■ **What is being asked**:
Filter the entries down to the lines holding "size", then copy those lines.

Dataset entries
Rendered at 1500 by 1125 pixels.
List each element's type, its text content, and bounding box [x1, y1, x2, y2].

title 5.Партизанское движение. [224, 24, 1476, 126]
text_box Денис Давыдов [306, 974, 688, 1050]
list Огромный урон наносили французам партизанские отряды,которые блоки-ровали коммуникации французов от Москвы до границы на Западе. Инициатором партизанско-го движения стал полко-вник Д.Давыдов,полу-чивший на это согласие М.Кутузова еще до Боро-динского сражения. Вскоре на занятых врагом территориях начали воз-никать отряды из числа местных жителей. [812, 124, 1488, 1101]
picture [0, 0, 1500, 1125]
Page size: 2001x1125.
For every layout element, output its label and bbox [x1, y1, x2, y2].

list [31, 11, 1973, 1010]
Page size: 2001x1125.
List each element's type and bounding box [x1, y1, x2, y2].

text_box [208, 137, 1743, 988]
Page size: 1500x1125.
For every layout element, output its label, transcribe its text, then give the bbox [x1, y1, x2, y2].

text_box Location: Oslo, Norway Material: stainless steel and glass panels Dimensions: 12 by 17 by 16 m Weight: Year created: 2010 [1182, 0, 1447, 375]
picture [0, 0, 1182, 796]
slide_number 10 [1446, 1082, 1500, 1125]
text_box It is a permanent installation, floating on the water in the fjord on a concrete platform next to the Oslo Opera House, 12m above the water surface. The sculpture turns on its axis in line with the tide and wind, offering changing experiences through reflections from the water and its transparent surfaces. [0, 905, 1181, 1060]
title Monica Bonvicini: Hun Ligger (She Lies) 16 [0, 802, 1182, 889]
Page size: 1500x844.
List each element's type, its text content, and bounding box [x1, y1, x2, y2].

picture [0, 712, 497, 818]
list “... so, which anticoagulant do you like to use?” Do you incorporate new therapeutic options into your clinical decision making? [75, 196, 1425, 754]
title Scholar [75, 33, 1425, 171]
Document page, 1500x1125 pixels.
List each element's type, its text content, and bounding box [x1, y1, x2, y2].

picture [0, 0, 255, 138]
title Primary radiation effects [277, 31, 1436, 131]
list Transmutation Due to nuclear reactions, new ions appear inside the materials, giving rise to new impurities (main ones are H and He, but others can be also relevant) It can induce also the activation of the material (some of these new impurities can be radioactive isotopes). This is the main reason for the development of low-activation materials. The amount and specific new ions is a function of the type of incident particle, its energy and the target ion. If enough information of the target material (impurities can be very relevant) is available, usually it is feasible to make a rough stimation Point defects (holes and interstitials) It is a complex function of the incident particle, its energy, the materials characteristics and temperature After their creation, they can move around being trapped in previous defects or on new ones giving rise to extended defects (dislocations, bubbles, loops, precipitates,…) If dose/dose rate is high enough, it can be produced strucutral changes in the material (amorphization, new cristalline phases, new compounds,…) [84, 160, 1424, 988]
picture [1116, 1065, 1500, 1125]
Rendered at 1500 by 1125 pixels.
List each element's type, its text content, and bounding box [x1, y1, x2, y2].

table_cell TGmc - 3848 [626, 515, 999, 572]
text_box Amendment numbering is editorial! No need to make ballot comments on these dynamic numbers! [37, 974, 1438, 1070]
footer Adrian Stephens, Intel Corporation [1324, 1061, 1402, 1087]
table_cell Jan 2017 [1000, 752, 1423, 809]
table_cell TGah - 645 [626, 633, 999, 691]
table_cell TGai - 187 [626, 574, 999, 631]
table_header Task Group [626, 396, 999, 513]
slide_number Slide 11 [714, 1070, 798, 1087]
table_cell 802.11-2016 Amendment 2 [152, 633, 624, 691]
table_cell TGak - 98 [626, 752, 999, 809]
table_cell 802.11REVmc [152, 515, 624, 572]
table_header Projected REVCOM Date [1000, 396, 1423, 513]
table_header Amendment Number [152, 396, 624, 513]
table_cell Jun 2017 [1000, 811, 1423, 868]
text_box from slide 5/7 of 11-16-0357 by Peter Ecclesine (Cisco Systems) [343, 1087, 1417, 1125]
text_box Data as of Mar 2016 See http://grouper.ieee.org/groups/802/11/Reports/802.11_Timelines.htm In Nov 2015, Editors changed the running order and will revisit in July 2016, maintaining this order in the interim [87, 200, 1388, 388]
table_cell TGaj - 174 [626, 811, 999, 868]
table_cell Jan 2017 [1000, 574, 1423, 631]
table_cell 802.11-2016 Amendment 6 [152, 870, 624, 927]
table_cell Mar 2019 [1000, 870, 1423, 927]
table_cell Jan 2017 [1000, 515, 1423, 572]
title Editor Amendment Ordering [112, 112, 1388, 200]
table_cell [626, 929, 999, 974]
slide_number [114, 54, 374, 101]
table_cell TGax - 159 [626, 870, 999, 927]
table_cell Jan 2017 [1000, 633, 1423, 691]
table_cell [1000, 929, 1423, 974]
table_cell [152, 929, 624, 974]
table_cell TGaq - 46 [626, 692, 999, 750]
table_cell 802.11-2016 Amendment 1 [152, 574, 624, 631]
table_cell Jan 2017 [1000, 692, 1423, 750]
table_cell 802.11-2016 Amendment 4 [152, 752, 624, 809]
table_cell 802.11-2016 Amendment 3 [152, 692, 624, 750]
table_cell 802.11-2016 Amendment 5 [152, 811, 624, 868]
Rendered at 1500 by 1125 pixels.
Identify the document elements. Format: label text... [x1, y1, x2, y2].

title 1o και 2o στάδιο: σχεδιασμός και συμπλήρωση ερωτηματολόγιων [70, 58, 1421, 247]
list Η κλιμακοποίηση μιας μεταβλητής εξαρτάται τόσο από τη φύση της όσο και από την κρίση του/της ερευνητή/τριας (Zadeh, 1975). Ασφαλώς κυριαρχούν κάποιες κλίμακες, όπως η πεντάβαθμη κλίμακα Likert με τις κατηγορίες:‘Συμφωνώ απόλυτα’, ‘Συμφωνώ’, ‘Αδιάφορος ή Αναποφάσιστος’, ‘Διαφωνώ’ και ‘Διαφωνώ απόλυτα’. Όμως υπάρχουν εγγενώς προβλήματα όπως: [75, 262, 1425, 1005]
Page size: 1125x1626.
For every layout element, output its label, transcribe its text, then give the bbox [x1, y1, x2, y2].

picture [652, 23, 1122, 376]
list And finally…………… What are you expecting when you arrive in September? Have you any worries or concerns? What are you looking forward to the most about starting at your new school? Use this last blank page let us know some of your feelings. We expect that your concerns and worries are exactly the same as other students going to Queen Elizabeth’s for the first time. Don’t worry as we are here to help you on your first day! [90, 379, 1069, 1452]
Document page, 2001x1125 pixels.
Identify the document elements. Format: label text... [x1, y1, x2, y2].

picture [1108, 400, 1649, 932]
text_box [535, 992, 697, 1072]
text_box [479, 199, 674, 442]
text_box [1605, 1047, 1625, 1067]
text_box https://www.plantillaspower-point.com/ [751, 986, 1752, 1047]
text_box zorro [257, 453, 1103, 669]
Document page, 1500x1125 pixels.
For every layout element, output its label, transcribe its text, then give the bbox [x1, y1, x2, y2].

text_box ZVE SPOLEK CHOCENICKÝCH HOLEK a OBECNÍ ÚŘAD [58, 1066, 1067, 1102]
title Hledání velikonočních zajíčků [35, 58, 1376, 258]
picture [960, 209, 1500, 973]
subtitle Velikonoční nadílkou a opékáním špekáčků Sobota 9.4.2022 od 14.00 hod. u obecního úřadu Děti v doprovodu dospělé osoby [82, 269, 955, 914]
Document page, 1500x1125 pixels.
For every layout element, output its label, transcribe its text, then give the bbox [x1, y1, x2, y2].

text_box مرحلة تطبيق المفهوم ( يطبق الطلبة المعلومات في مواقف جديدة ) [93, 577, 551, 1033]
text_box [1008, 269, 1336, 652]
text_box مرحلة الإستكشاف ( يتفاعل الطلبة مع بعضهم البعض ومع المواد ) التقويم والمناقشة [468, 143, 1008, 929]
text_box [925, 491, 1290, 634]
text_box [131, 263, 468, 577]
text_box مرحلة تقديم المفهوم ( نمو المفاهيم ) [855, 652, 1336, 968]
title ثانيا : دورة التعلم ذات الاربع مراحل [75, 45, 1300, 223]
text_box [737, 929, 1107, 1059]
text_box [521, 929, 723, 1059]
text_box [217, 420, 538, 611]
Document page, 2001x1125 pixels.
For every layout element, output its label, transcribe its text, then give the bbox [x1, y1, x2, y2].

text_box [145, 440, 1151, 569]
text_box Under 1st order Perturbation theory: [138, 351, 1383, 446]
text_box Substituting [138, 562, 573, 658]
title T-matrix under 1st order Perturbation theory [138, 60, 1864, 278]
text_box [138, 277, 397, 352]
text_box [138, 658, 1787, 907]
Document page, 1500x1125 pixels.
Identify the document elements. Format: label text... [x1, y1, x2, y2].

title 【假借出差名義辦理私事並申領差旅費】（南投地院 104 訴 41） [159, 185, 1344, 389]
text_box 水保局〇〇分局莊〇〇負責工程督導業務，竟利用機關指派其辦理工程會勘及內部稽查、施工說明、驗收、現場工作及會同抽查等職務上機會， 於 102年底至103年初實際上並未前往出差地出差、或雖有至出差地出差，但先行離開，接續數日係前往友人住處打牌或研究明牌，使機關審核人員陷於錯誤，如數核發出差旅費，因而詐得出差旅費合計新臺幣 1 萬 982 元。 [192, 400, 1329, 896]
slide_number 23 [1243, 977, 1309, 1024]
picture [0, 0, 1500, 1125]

■ **Result**:
Page size: 2001x1125.
Page size: 2001x1125.
Page size: 1500x1125.
Page size: 1500x844.
Page size: 1125x1626.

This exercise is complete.